What Is Form 712 Used For?
Form 712 is used to report the value of life insurance policies as part of an estate or gift tax return. As such, it’s never filed as a standalone; you only complete it if you need to file Forms 706, 706-NA, or 709.
Note that IRS Form 712 must be completed and signed by the life insurance company, not the executor or donor. The executor or donor requests the completed form from the insurer and attaches it to the applicable tax return.
Who Should Use Form 712?
Form 712 is used and filled out by the life insurance company at the request of the executor or donor. Executors filing an estate tax return request it from the insurer to report policy values, while donors use it when transferring a policy as a gift.
When Is Form 712 Due?
Form 712 is due on the same date as the form it’s attached to. In other words, if you’re filing it with Forms 706 or 706-NA, it should be submitted within nine months after the decedent’s death. However, the deadline is different when it’s sent with Form 709; typically, it’s April 15th.
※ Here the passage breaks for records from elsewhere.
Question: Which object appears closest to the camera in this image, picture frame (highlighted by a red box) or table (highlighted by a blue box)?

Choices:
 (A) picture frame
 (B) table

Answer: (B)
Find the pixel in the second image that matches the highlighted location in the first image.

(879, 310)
Also, executors can request a six-month extension for Form 706 using Form 4768, which extends the submission deadline accordingly.
What Happens If Form 712 Is Not Submitted?
If Form 712 isn’t submitted, the IRS is more likely to conduct an estate audit, and the entire assessment process becomes more complicated. Furthermore, failure to submit tax information can lead to penalties and interest.
Also, keep in mind that if the decedent or donor held multiple life insurance policies, a separate Form 712 must be completed by the insurer for each individual policy.
How and Where Do I File Form 712?
You should attach Form 712 to Forms 706, 706-NA, or 709 and submit the package to the designated IRS addresses. This form generally has to be filed by mail, as e-filing is currently unavailable.